» Document passage:
.....

I joined Brownies because I wanted to be a Scout like my big brother. I wanted to go camping and hiking. I wanted to tie knots and learn first aid.

 

I did not like the Brownie dress and beanie. I did not enjoy baking or needlepoint or crafting, but I was willing to suffer through them on my way to “real” scouting. I didn’t like the mean girls in the Brownie troop. They were seriously mean. They made me want to quit.

 

The troop leader promised that if we stayed with Brownies, then we could FLY UP to Girl Scouts. When I asked what it was like to FLY UP, she told me it was secret and magical, and I would be forever changed. I was all in for that. I loved secrets, I longed for magic, and I desperately wanted to be forever changed. I stuck it out.

 

On FLY UP day, I was beyond excited. I had a zillion imaginings of how things would change, forever and ever. I couldn’t wait to join the magic.

 

The scout leader and a couple of older girls took me to the library. They blindfolded me. They helped me walk up three stairs. At the top, they took off the blindfold and pinned a set of plastic wings on my shirt. I was on top of a wooden platform. I walked down the stairs. That was it.

.....

» To do:
• a. Answer these about the Brownies passage, one line each:
(i) Who did the narrator want to be a Scout like?
(ii) What did the troop leader promise would happen if they stayed with Brownies?
(iii) How many stairs was the narrator helped to walk up while blindfolded?
• b. Reproduce the Brownies passage verbatim from "The troop leader" up to and including "join the magic.".

» Collected data:
.....

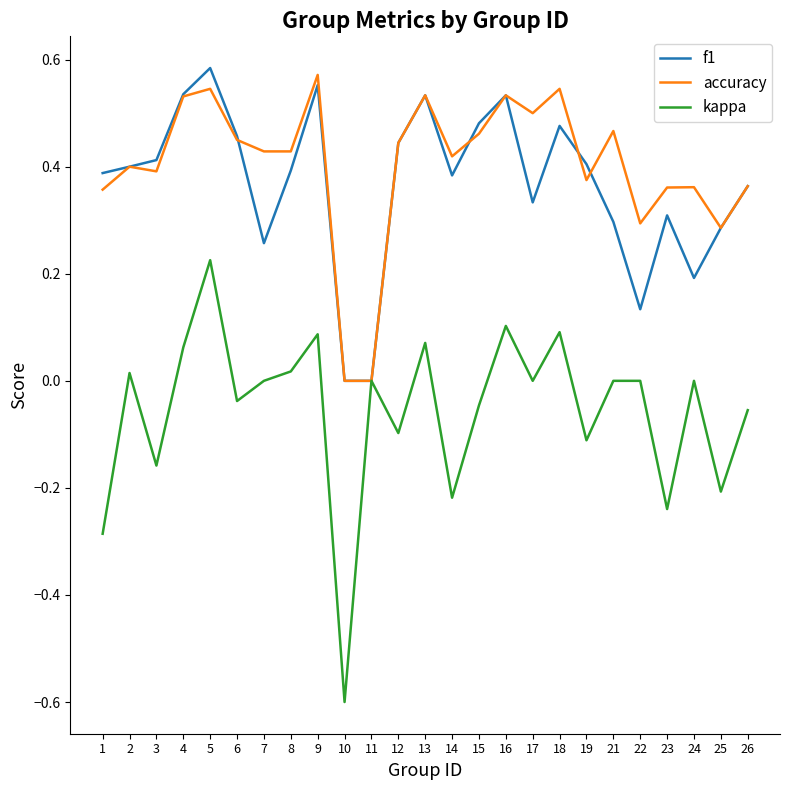

Which series has the largest range (max minus min)?

kappa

.....

» Answers for each item:
• a.
(i) The narrator's big brother.
(ii) They could FLY UP to Girl Scouts.
(iii) Three.

• b.
The troop leader promised that if we stayed with Brownies, then we could FLY UP to Girl Scouts. When I asked what it was like to FLY UP, she told me it was secret and magical, and I would be forever changed. I was all in for that. I loved secrets, I longed for magic, and I desperately wanted to be forever changed. I stuck it out.

 

On FLY UP day, I was beyond excited. I had a zillion imaginings of how things would change, forever and ever. I couldn’t wait to join the magic.